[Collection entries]
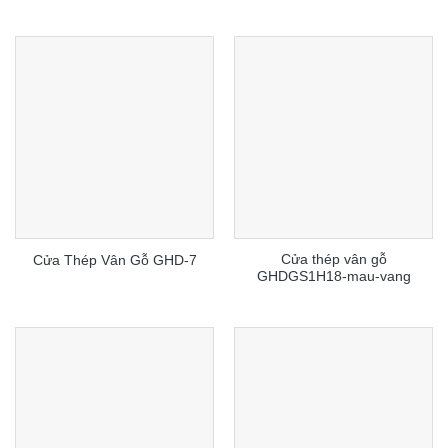
Cửa thép vân gỗ
Cửa Thép Vân Gỗ GHD-7
GHDGS1H18-mau-vang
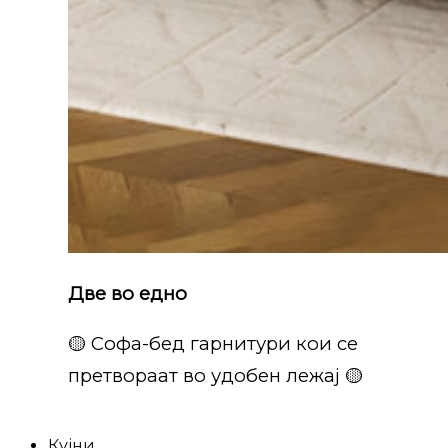
Две во едно
🟡 Софа-бед гарнитури кои се
претвораат во удобен лежај 🟡
Кујни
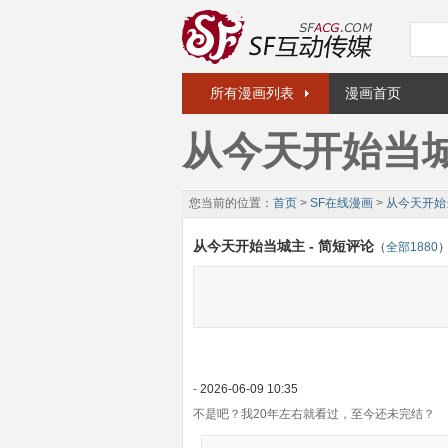
所有漫画列表
漫画首页
从今天开始当
您当前的位置：
首页
>
SF在线漫画
>
从今天开始
从今天开始当城主 - 简短评论
（
全部1880
-
2026-06-09 10:35
不是吧？我20年左右就看过，至今还未完结？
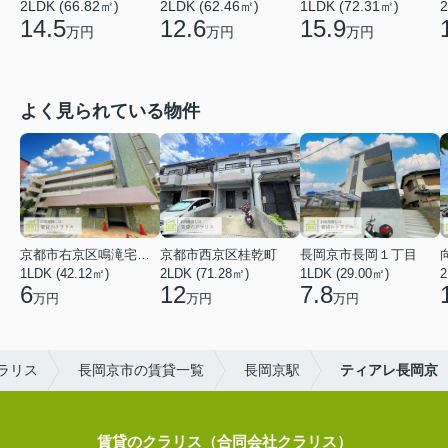
2LDK (66.82㎡)
2LDK (62.46㎡)
1LDK (72.31㎡)
2
14.5
12.6
15.9
万円
万円
万円
よく見られている物件
京都市右京区鳴滝宅間町
京都市西京区桂乾町
長岡京市長岡１丁目
1LDK (42.12㎡)
2LDK (71.28㎡)
1LDK (29.00㎡)
2
6
12
7.8
万円
万円
万円
ラリス
長岡京市の賃貸一覧
長岡京駅
ティアレ長岡京
賃貸のクラリス（合同会社クラリス）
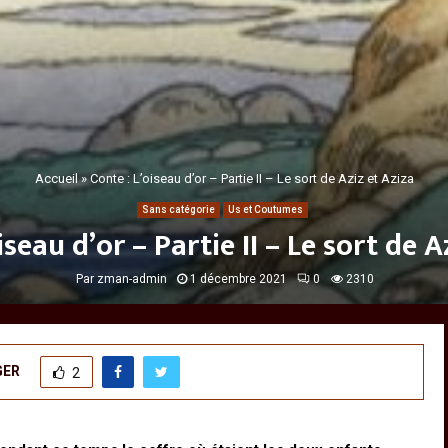
Accueil
»
Conte : L’oiseau d’or – Partie II – Le sort de Aziz et Aziza
Sans catégorie
Us et Coutumes
iseau d’or – Partie II – Le sort de A
Par
zman-admin
1 décembre 2021
0
2310
GER
2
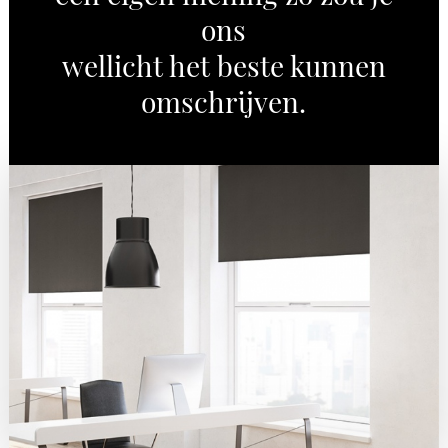
ons
wellicht het beste kunnen
omschrijven.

> _Your assignment_
Without the pictures, give back every record precisely as shown.

> _Answer for this exercise_
Cửa thép vân gỗ
Cửa Thép Vân Gỗ GHD-7
GHDGS1H18-mau-vang
Две во едно
🟡 Софа-бед гарнитури кои се
претвораат во удобен лежај 🟡
Кујни
所有漫画列表
漫画首页
从今天开始当
您当前的位置：
首页
>
SF在线漫画
>
从今天开始
从今天开始当城主 - 简短评论
（
全部1880
-
2026-06-09 10:35
不是吧？我20年左右就看过，至今还未完结？
2LDK (66.82㎡)
2LDK (62.46㎡)
1LDK (72.31㎡)
2
14.5
12.6
15.9
万円
万円
万円
よく見られている物件
京都市右京区鳴滝宅間町
京都市西京区桂乾町
長岡京市長岡１丁目
1LDK (42.12㎡)
2LDK (71.28㎡)
1LDK (29.00㎡)
2
6
12
7.8
万円
万円
万円
ラリス
長岡京市の賃貸一覧
長岡京駅
ティアレ長岡京
賃貸のクラリス（合同会社クラリス）
Accueil
»
Conte : L’oiseau d’or – Partie II – Le sort de Aziz et Aziza
Sans catégorie
Us et Coutumes
iseau d’or – Partie II – Le sort de A
Par
zman-admin
1 décembre 2021
0
2310
GER
2
ons
wellicht het beste kunnen
omschrijven.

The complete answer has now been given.